A more serious sign that that Fox’s “openings” are being taken seriously by foreign investors is the upbeat evaluation of Fox’s policy ideas published by Daniel Yergin and Sondra Scott, influential analysts at Cambridge Energy Research Associates (CERA), in September 2000. The piece was written after Fox’s energy transition team made a visit to Houston, meeting with representatives of the international energy industry.[4] The CERA analysts calculated that Mexico’s energy sector would require at least $60 billion in new investments over the six-year period of Fox’s administration and that “only a portion of that investment can be generated internally within Mexico.” Fox will inherit an energy industry that is “fundamentally capacity-challenged,” wrote Yergin and Scott, due to chronic underinvestment in recent years that caused a tight balance between supply and demand. CERA adds that “reforming the current monolithic and bureaucratic energy sector is essential for attracting the outside investment and participation required to meet economic goals. The Fox administration is looking toward private-sector partnership and alliances with a state industry that is tested by competition.”[5]

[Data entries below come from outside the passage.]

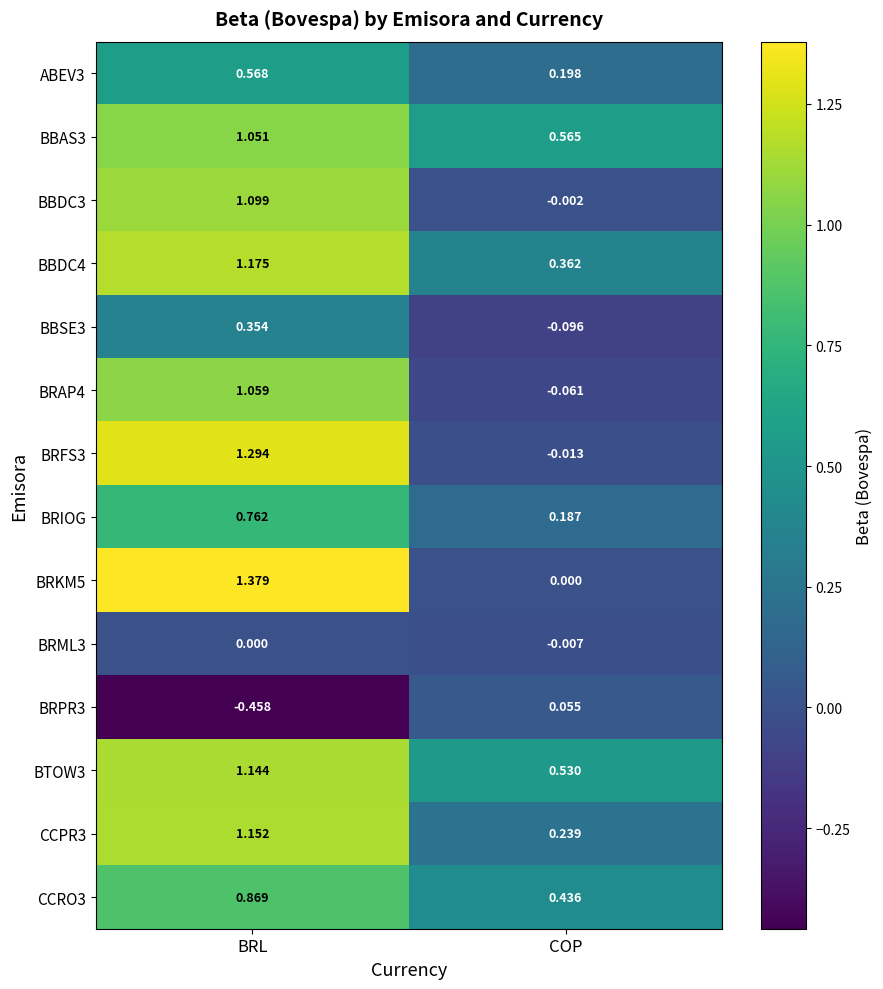

Rank the categories by BBSE3 value from lowest to highest.

COP, BRL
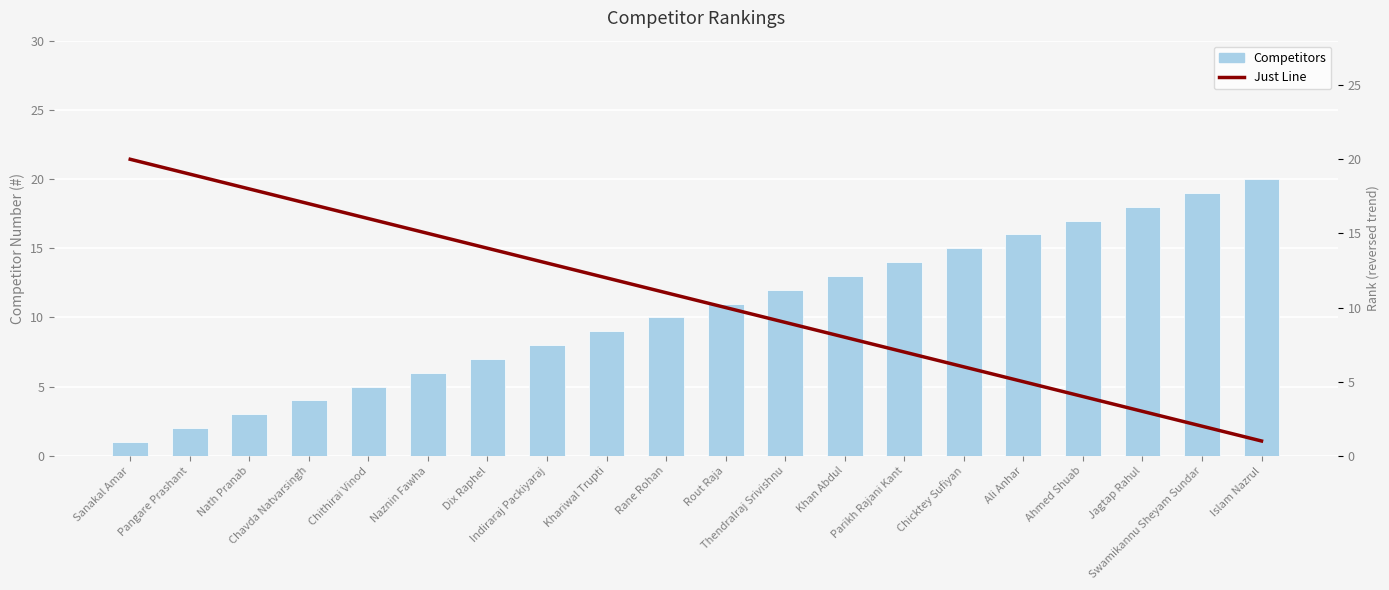

Reading left to right, list all the values displayed in this chart.

Competitors: 1	2	3	4	5	6	7	8	9	10	11	12	13	14	15	16	17	18	19	20
Just Line: 20	19	18	17	16	15	14	13	12	11	10	9	8	7	6	5	4	3	2	1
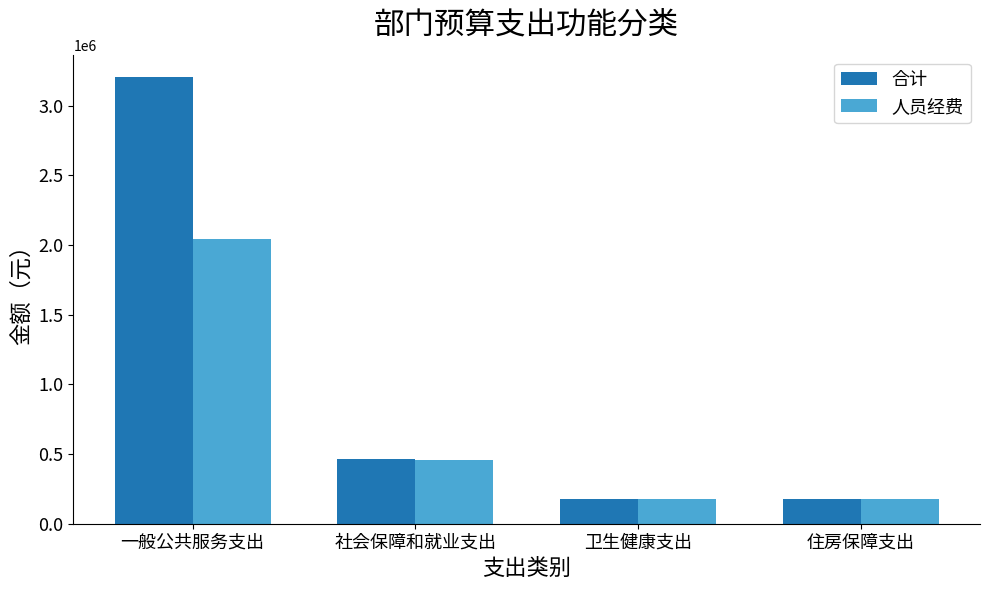

Rank the series by their maximum value, from highest to lowest.

合计, 人员经费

Meanwhile, on the contentious question of oil prices, Fox has said that there should be a price ceiling of $30 a barrel and that an ideal price would be between $20 and $30. He has also stated that Mexico would continue to defend a fair price for oil by working together with other oil exporters to make joint decisions on oil supply to world markets. “We believe that we have to put a ceiling on oil prices in order not to affect the economies of countries with which we trade and do business, because this would affect our own development,” he added.[6]

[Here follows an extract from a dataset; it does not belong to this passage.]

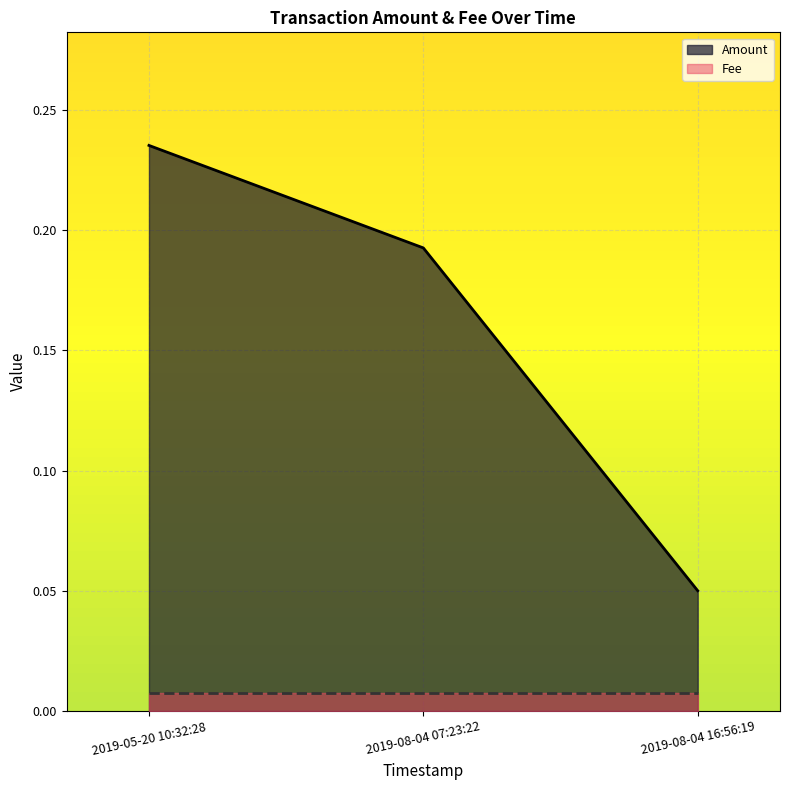

Which series has the largest total across all categories?

Amount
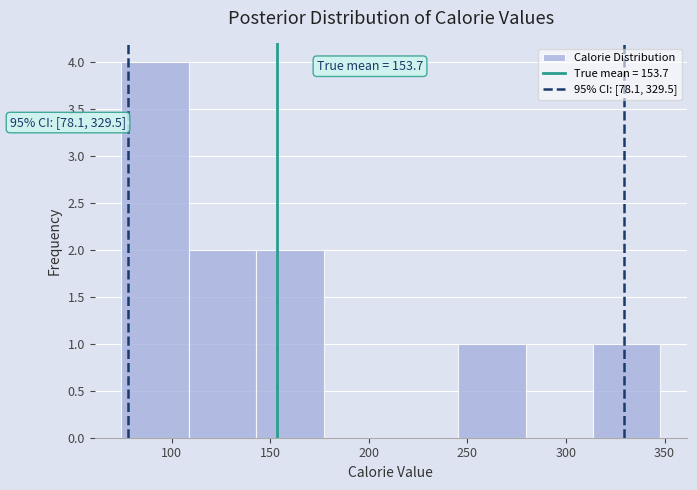

Which range on the x-axis has the tallest bar?

75 to 110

This position is practically identical to the one adopted by the Zedillo government and is perceived to be in line with U.S. interests. Indeed, by pledging to rein in oil prices and by promoting foreign investment in Mexico’s energy industry, Fox’s energy policy points towards a harmonious relationship with his presidential neighbor to the north, as the new administrations in both the White House and Los Pinos, within different sets of historical and political limits, pursue their agendas of expanded private investment and greater bilateral trade.
ABOUT THE AUTHOR
David Shields is a Mexico City-based writer and energy analyst. He is a frequent contributor to the Mexican periodicals Reforma, Expansión and Siempre!, and is the former editor of El Financiero International.
NOTES
1. Armando Leal Santana, head of Pemex’s petrochemical subsidiary, told the press that creating subsidiaries within Pemex was an “major error” which Zedillo did not correct. See “Pemex, a contrapelo de la industria internacional,” El Financiero (Mexico City), October 18, 2000.

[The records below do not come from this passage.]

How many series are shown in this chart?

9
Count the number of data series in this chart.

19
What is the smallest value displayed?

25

2. Fox’s advisors have called for an autonomous public enterprise. See “Sacar a Pemex del presupuesto federal, propuesta de Vicente Fox,” El Financiero (Mexico City), September 15, 2000.
3. Comment by George Baker in a press note of October 4, 2000, to subscribers of Mexico Energy Intelligence (MEI), an information service run by Baker.
4. See “Houston Dialogue tells Mexico’s energy future,” Houston Chronicle, September 15, 2000.
5. Quoted in “Houston Dialogue tells Mexico’s energy future.”
6. See “Propone Fox techo a petroprecio,” Reforma (Mexico City), August 11, 2000.